To be fair, if you haven’t seen it, I can’t tell you the worse point. I’ll just say this: If Luke had destroyed the Death Star by accident in the original STAR WARS, there would have been no EMPIRE striking back. The fact Lucas toiled for so many years and left such gaping holes in his work is truly discouraging.

It’s a weird place to be, in a world where there’s an episode in that mythic saga that is no good, but here it is. It’s like waking up in a mirror universe, where right is wrong and those you love become those you hate. It’s disorienting in a sharply specific but also elusive way. On seeing some of the choices Lucas made with his creation, I now wonder if he ever understood what he had in the first place.

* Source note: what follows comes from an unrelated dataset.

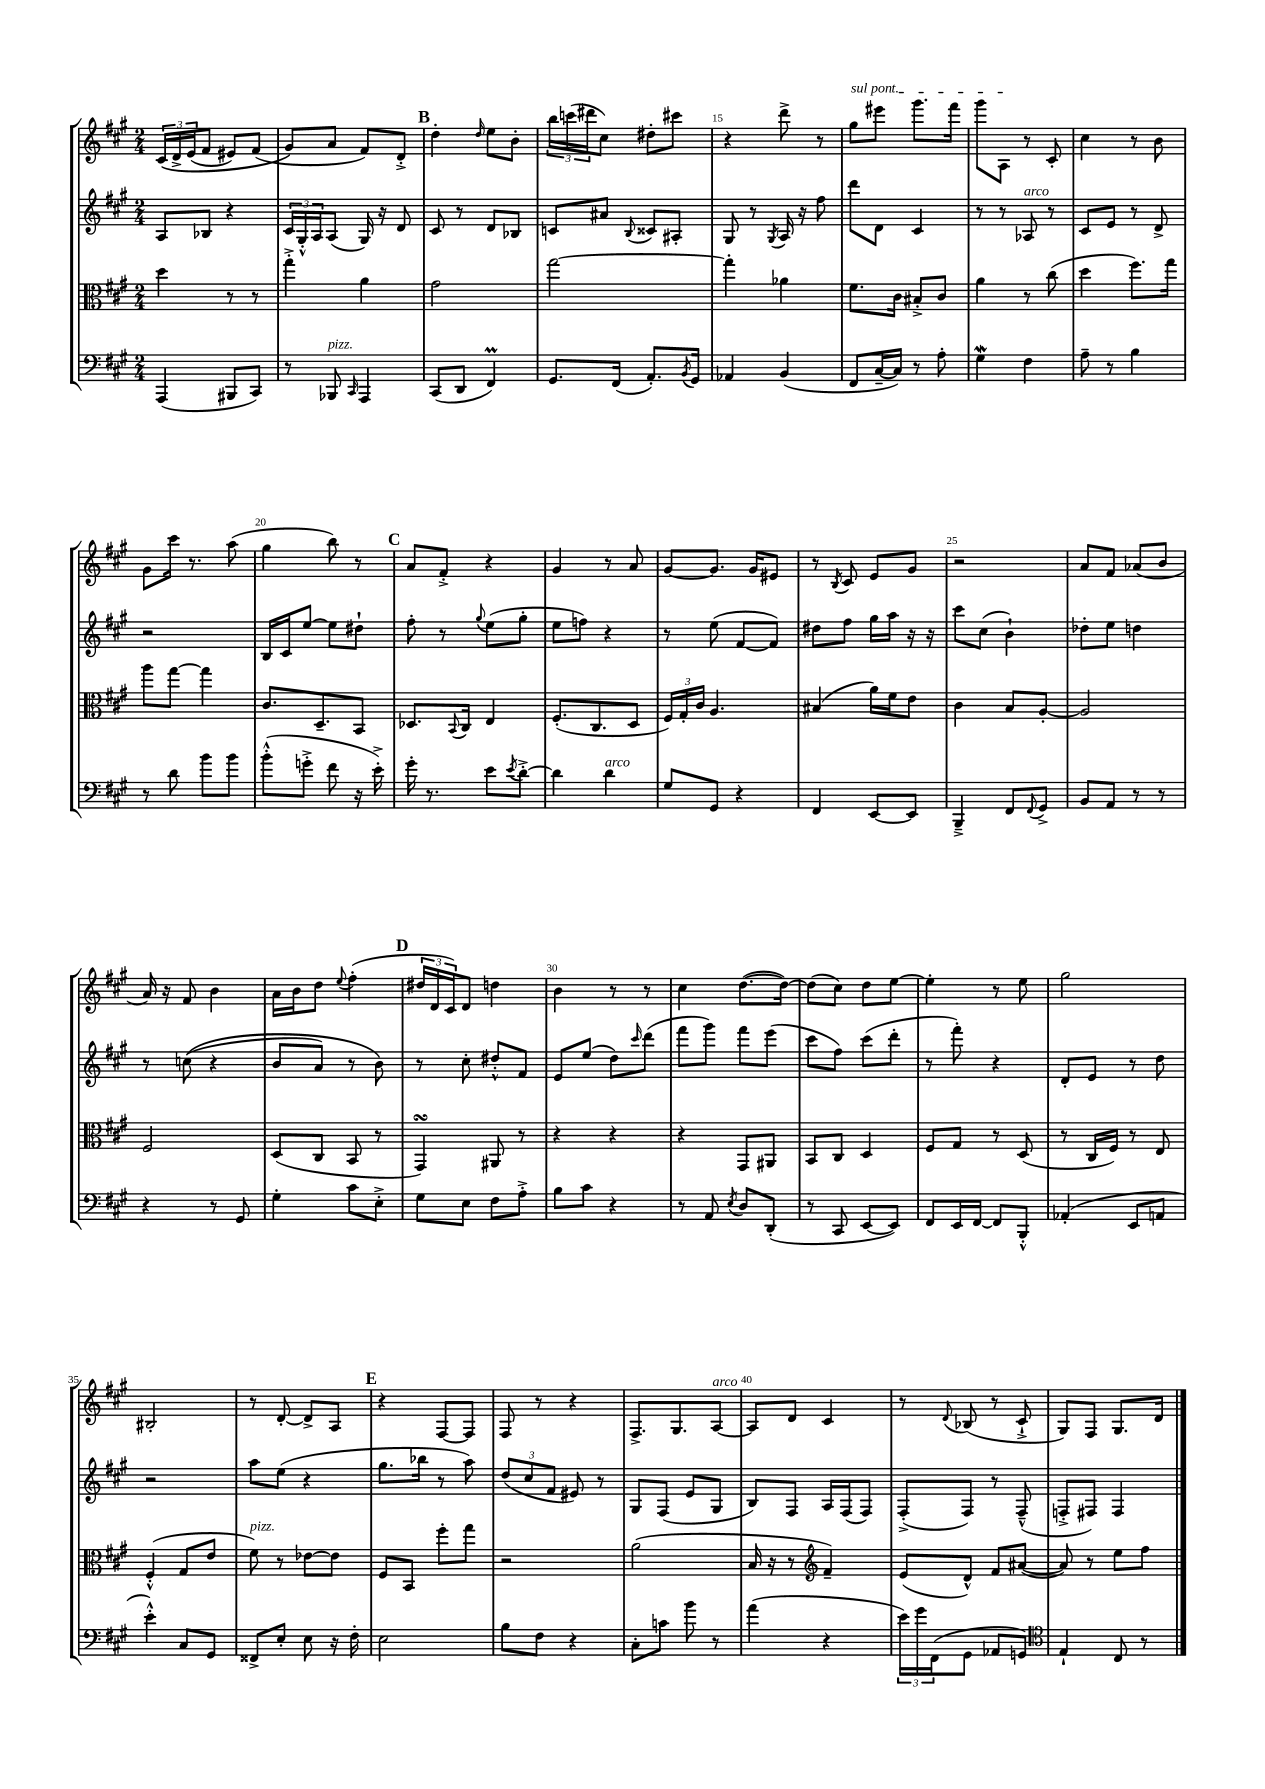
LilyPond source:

In recent weeks, as in recent years, he’s talked of the fans of his WARS in much the same way someone would speak of an irritation. He stressed to remind them it’s only a movie, a harmless Saturday afternoon children’s lark. Well, bullshit, and he knows it. I’m not saying the mythological and religious undertones in the classic trilogy could form the basis of a real religion, as Frances Ford Coppola tried to convince Lucas in the late 1970s, but he’s talked at length about the carefully constructed values and messages he wove into his work. It’s no accident Yoda is a most beloved teacher. Lucas created him that way. It’s not in doubt when Obi-Wan says several times in STAR WARS, “Trust your feelings Luke.” It’s no chance event Lucas read Joseph Campbell’s HERO WITH A THOUSAND FACES before setting to work some 25 years ago. He meant for STAR WARS to be more than a popcorn movie, and he succeeded brilliantly. What he has done to his saga now, we’ll only fully know after EPISODES TWO and THREE come out, but for the first time I look to the future with fear, and a little anger.

I can thank Lucas, Yoda and Obi-Wan that I know not to let those emotions dominate my destiny.